# Exercise directions
If a line in the material below has the string "elbow", copy it out.

# Input
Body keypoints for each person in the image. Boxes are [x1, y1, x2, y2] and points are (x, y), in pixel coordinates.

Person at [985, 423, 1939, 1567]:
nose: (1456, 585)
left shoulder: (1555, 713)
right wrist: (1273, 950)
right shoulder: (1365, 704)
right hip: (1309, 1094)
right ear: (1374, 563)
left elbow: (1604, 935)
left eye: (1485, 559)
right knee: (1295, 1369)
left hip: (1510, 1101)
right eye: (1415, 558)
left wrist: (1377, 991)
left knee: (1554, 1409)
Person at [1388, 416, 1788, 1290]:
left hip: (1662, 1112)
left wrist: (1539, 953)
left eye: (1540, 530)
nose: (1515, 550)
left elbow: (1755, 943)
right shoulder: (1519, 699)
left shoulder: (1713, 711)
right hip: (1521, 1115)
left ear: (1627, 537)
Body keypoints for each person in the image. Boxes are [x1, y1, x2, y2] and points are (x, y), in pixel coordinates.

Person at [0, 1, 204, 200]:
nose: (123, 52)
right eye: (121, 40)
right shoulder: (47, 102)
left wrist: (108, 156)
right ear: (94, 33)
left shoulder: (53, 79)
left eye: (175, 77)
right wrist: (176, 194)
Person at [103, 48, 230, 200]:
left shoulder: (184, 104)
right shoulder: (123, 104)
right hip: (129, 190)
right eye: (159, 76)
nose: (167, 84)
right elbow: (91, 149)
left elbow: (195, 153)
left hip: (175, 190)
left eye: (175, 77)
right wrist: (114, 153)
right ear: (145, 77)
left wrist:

# Worked solution
left elbow: (1604, 935)
left elbow: (1755, 943)
right elbow: (91, 149)
left elbow: (195, 153)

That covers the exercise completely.